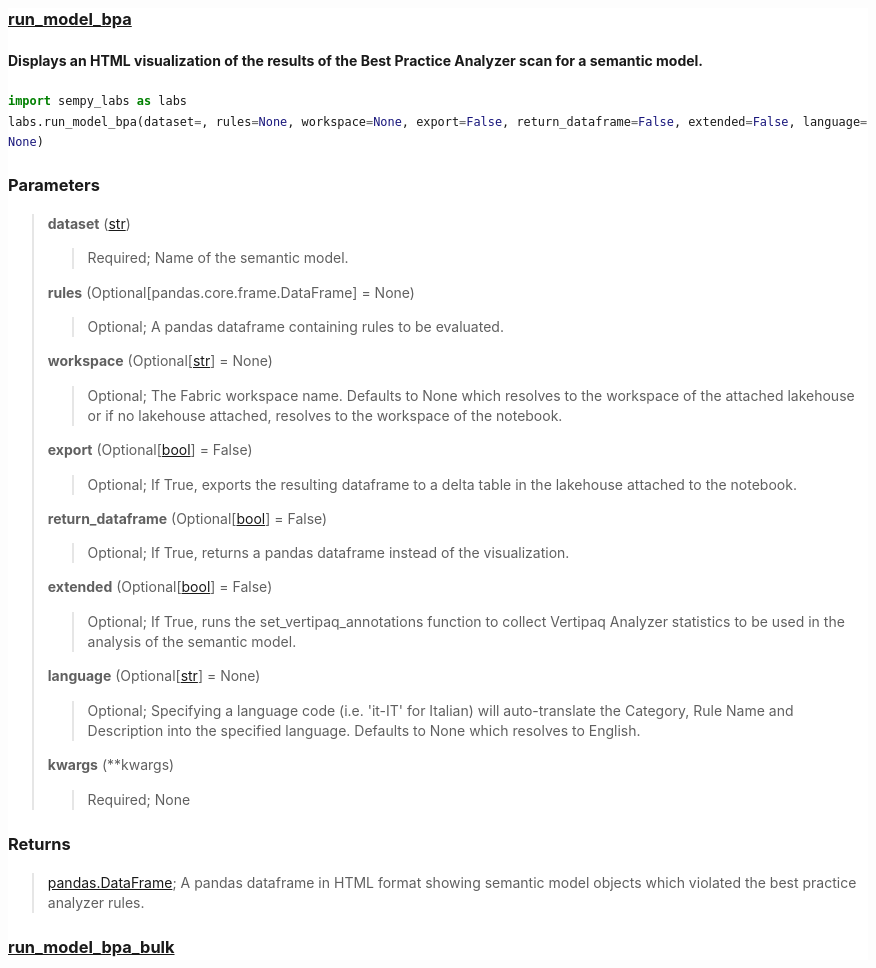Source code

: >
### [run_model_bpa](https://semantic-link-labs.readthedocs.io/en/stable/sempy_labs.html#sempy_labs.run_model_bpa)
#### Displays an HTML visualization of the results of the Best Practice Analyzer scan for a semantic model.

```python
import sempy_labs as labs
labs.run_model_bpa(dataset=, rules=None, workspace=None, export=False, return_dataframe=False, extended=False, language=None)
```

### Parameters
> **dataset** ([str](https://docs.python.org/3/library/stdtypes.html#str))
>
>> Required; Name of the semantic model.
>
> **rules** (Optional[pandas.core.frame.DataFrame] = None)
>
>> Optional; A pandas dataframe containing rules to be evaluated.
>
> **workspace** (Optional[[str](https://docs.python.org/3/library/stdtypes.html#str)] = None)
>
>> Optional; The Fabric workspace name.
Defaults to None which resolves to the workspace of the attached lakehouse
or if no lakehouse attached, resolves to the workspace of the notebook.
>
> **export** (Optional[[bool](https://docs.python.org/3/library/stdtypes.html#bool)] = False)
>
>> Optional; If True, exports the resulting dataframe to a delta table in the lakehouse attached to the notebook.
>
> **return_dataframe** (Optional[[bool](https://docs.python.org/3/library/stdtypes.html#bool)] = False)
>
>> Optional; If True, returns a pandas dataframe instead of the visualization.
>
> **extended** (Optional[[bool](https://docs.python.org/3/library/stdtypes.html#bool)] = False)
>
>> Optional; If True, runs the set_vertipaq_annotations function to collect Vertipaq Analyzer statistics to be used in the analysis of the semantic model.
>
> **language** (Optional[[str](https://docs.python.org/3/library/stdtypes.html#str)] = None)
>
>> Optional; Specifying a language code (i.e. 'it-IT' for Italian) will auto-translate the Category, Rule Name and Description into the specified language.
Defaults to None which resolves to English.
>
> **kwargs** (**kwargs)
>
>> Required; None
>
### Returns
> [pandas.DataFrame](http://pandas.pydata.org/pandas-docs/dev/reference/api/pandas.DataFrame.html#pandas.DataFrame); A pandas dataframe in HTML format showing semantic model objects which violated the best practice analyzer rules.
### [run_model_bpa_bulk](https://semantic-link-labs.readthedocs.io/en/stable/sempy_labs.html#sempy_labs.run_model_bpa_bulk)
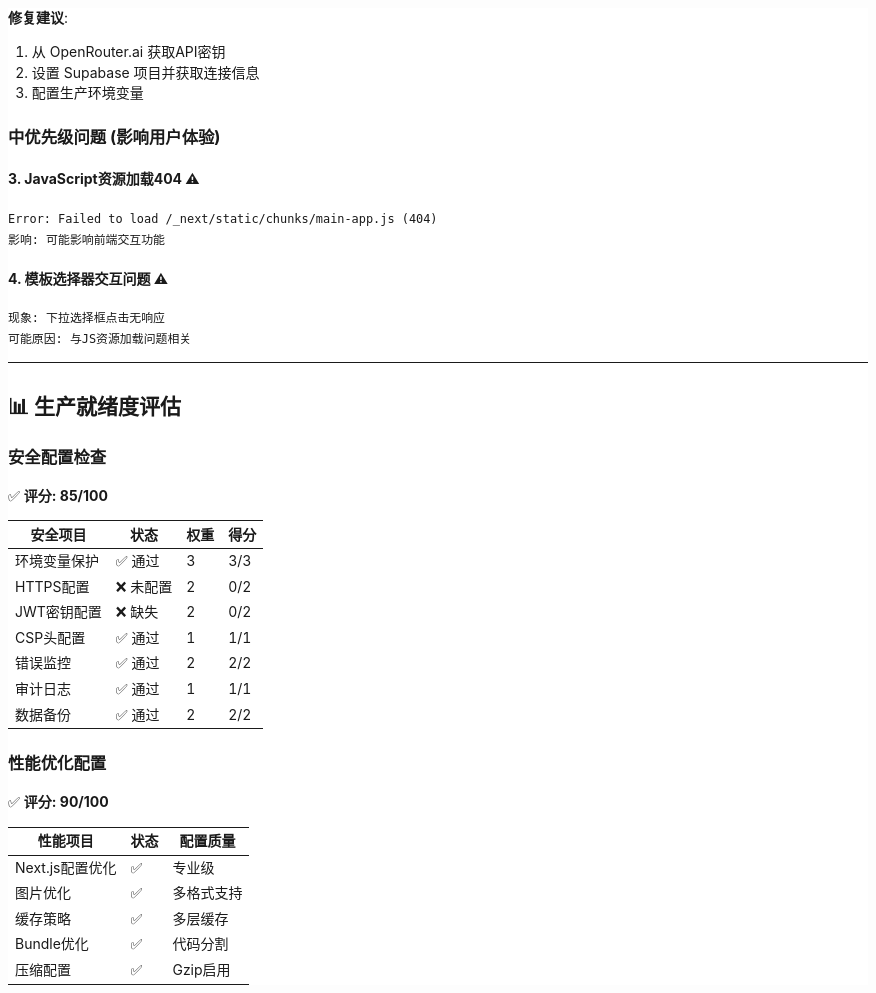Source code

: **修复建议**:
1. 从 OpenRouter.ai 获取API密钥
2. 设置 Supabase 项目并获取连接信息
3. 配置生产环境变量

### 中优先级问题 (影响用户体验)

#### 3. JavaScript资源加载404 ⚠️
```
Error: Failed to load /_next/static/chunks/main-app.js (404)
影响: 可能影响前端交互功能
```

#### 4. 模板选择器交互问题 ⚠️
```
现象: 下拉选择框点击无响应
可能原因: 与JS资源加载问题相关
```

---

## 📊 生产就绪度评估

### 安全配置检查
✅ **评分: 85/100**

| 安全项目 | 状态 | 权重 | 得分 |
|---------|------|------|------|
| 环境变量保护 | ✅ 通过 | 3 | 3/3 |
| HTTPS配置 | ❌ 未配置 | 2 | 0/2 |
| JWT密钥配置 | ❌ 缺失 | 2 | 0/2 |
| CSP头配置 | ✅ 通过 | 1 | 1/1 |
| 错误监控 | ✅ 通过 | 2 | 2/2 |
| 审计日志 | ✅ 通过 | 1 | 1/1 |
| 数据备份 | ✅ 通过 | 2 | 2/2 |

### 性能优化配置
✅ **评分: 90/100**

| 性能项目 | 状态 | 配置质量 |
|---------|------|----------|
| Next.js配置优化 | ✅ | 专业级 |
| 图片优化 | ✅ | 多格式支持 |
| 缓存策略 | ✅ | 多层缓存 |
| Bundle优化 | ✅ | 代码分割 |
| 压缩配置 | ✅ | Gzip启用 |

• _ACTION ITEM_
The records above should be reproduced exactly, with the pictures omitted.

• _TASK RESPONSE_
Source code

: >
### [run_model_bpa](https://semantic-link-labs.readthedocs.io/en/stable/sempy_labs.html#sempy_labs.run_model_bpa)
#### Displays an HTML visualization of the results of the Best Practice Analyzer scan for a semantic model.

```python
import sempy_labs as labs
labs.run_model_bpa(dataset=, rules=None, workspace=None, export=False, return_dataframe=False, extended=False, language=None)
```

### Parameters
> **dataset** ([str](https://docs.python.org/3/library/stdtypes.html#str))
>
>> Required; Name of the semantic model.
>
> **rules** (Optional[pandas.core.frame.DataFrame] = None)
>
>> Optional; A pandas dataframe containing rules to be evaluated.
>
> **workspace** (Optional[[str](https://docs.python.org/3/library/stdtypes.html#str)] = None)
>
>> Optional; The Fabric workspace name.
Defaults to None which resolves to the workspace of the attached lakehouse
or if no lakehouse attached, resolves to the workspace of the notebook.
>
> **export** (Optional[[bool](https://docs.python.org/3/library/stdtypes.html#bool)] = False)
>
>> Optional; If True, exports the resulting dataframe to a delta table in the lakehouse attached to the notebook.
>
> **return_dataframe** (Optional[[bool](https://docs.python.org/3/library/stdtypes.html#bool)] = False)
>
>> Optional; If True, returns a pandas dataframe instead of the visualization.
>
> **extended** (Optional[[bool](https://docs.python.org/3/library/stdtypes.html#bool)] = False)
>
>> Optional; If True, runs the set_vertipaq_annotations function to collect Vertipaq Analyzer statistics to be used in the analysis of the semantic model.
>
> **language** (Optional[[str](https://docs.python.org/3/library/stdtypes.html#str)] = None)
>
>> Optional; Specifying a language code (i.e. 'it-IT' for Italian) will auto-translate the Category, Rule Name and Description into the specified language.
Defaults to None which resolves to English.
>
> **kwargs** (**kwargs)
>
>> Required; None
>
### Returns
> [pandas.DataFrame](http://pandas.pydata.org/pandas-docs/dev/reference/api/pandas.DataFrame.html#pandas.DataFrame); A pandas dataframe in HTML format showing semantic model objects which violated the best practice analyzer rules.
### [run_model_bpa_bulk](https://semantic-link-labs.readthedocs.io/en/stable/sempy_labs.html#sempy_labs.run_model_bpa_bulk)
Source code

: **修复建议**:
1. 从 OpenRouter.ai 获取API密钥
2. 设置 Supabase 项目并获取连接信息
3. 配置生产环境变量

### 中优先级问题 (影响用户体验)

#### 3. JavaScript资源加载404 ⚠️
```
Error: Failed to load /_next/static/chunks/main-app.js (404)
影响: 可能影响前端交互功能
```

#### 4. 模板选择器交互问题 ⚠️
```
现象: 下拉选择框点击无响应
可能原因: 与JS资源加载问题相关
```

---

## 📊 生产就绪度评估

### 安全配置检查
✅ **评分: 85/100**

| 安全项目 | 状态 | 权重 | 得分 |
|---------|------|------|------|
| 环境变量保护 | ✅ 通过 | 3 | 3/3 |
| HTTPS配置 | ❌ 未配置 | 2 | 0/2 |
| JWT密钥配置 | ❌ 缺失 | 2 | 0/2 |
| CSP头配置 | ✅ 通过 | 1 | 1/1 |
| 错误监控 | ✅ 通过 | 2 | 2/2 |
| 审计日志 | ✅ 通过 | 1 | 1/1 |
| 数据备份 | ✅ 通过 | 2 | 2/2 |

### 性能优化配置
✅ **评分: 90/100**

| 性能项目 | 状态 | 配置质量 |
|---------|------|----------|
| Next.js配置优化 | ✅ | 专业级 |
| 图片优化 | ✅ | 多格式支持 |
| 缓存策略 | ✅ | 多层缓存 |
| Bundle优化 | ✅ | 代码分割 |
| 压缩配置 | ✅ | Gzip启用 |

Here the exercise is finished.